Set problem
Convert every line of the entries below into a JSON list of strings, one string per line, leaving out any blank lines.

Given records
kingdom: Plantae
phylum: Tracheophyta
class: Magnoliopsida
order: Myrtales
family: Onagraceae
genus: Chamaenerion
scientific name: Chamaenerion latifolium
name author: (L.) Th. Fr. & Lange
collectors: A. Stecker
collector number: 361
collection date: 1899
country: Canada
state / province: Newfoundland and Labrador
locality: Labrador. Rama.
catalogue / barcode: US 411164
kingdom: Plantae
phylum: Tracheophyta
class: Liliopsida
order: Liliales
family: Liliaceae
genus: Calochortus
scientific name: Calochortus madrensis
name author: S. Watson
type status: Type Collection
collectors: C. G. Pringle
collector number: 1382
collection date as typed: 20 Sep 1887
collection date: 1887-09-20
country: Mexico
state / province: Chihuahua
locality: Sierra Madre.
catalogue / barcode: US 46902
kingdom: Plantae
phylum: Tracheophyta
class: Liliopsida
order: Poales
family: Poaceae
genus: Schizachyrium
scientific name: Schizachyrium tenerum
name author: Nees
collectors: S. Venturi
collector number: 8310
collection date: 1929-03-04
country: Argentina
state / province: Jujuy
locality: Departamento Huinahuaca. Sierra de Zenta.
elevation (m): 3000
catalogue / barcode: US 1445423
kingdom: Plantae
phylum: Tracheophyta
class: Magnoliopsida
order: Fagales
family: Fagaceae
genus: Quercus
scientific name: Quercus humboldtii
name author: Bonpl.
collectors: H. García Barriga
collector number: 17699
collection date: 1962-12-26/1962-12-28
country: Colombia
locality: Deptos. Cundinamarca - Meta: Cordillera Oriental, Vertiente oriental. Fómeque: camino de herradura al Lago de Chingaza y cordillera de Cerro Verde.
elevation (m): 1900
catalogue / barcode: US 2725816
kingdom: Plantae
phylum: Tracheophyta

Problem solution
[
  "kingdom: Plantae",
  "phylum: Tracheophyta",
  "class: Magnoliopsida",
  "order: Myrtales",
  "family: Onagraceae",
  "genus: Chamaenerion",
  "scientific name: Chamaenerion latifolium",
  "name author: (L.) Th. Fr. & Lange",
  "collectors: A. Stecker",
  "collector number: 361",
  "collection date: 1899",
  "country: Canada",
  "state / province: Newfoundland and Labrador",
  "locality: Labrador. Rama.",
  "catalogue / barcode: US 411164",
  "kingdom: Plantae",
  "phylum: Tracheophyta",
  "class: Liliopsida",
  "order: Liliales",
  "family: Liliaceae",
  "genus: Calochortus",
  "scientific name: Calochortus madrensis",
  "name author: S. Watson",
  "type status: Type Collection",
  "collectors: C. G. Pringle",
  "collector number: 1382",
  "collection date as typed: 20 Sep 1887",
  "collection date: 1887-09-20",
  "country: Mexico",
  "state / province: Chihuahua",
  "locality: Sierra Madre.",
  "catalogue / barcode: US 46902",
  "kingdom: Plantae",
  "phylum: Tracheophyta",
  "class: Liliopsida",
  "order: Poales",
  "family: Poaceae",
  "genus: Schizachyrium",
  "scientific name: Schizachyrium tenerum",
  "name author: Nees",
  "collectors: S. Venturi",
  "collector number: 8310",
  "collection date: 1929-03-04",
  "country: Argentina",
  "state / province: Jujuy",
  "locality: Departamento Huinahuaca. Sierra de Zenta.",
  "elevation (m): 3000",
  "catalogue / barcode: US 1445423",
  "kingdom: Plantae",
  "phylum: Tracheophyta",
  "class: Magnoliopsida",
  "order: Fagales",
  "family: Fagaceae",
  "genus: Quercus",
  "scientific name: Quercus humboldtii",
  "name author: Bonpl.",
  "collectors: H. García Barriga",
  "collector number: 17699",
  "collection date: 1962-12-26/1962-12-28",
  "country: Colombia",
  "locality: Deptos. Cundinamarca - Meta: Cordillera Oriental, Vertiente oriental. Fómeque: camino de herradura al Lago de Chingaza y cordillera de Cerro Verde.",
  "elevation (m): 1900",
  "catalogue / barcode: US 2725816",
  "kingdom: Plantae",
  "phylum: Tracheophyta"
]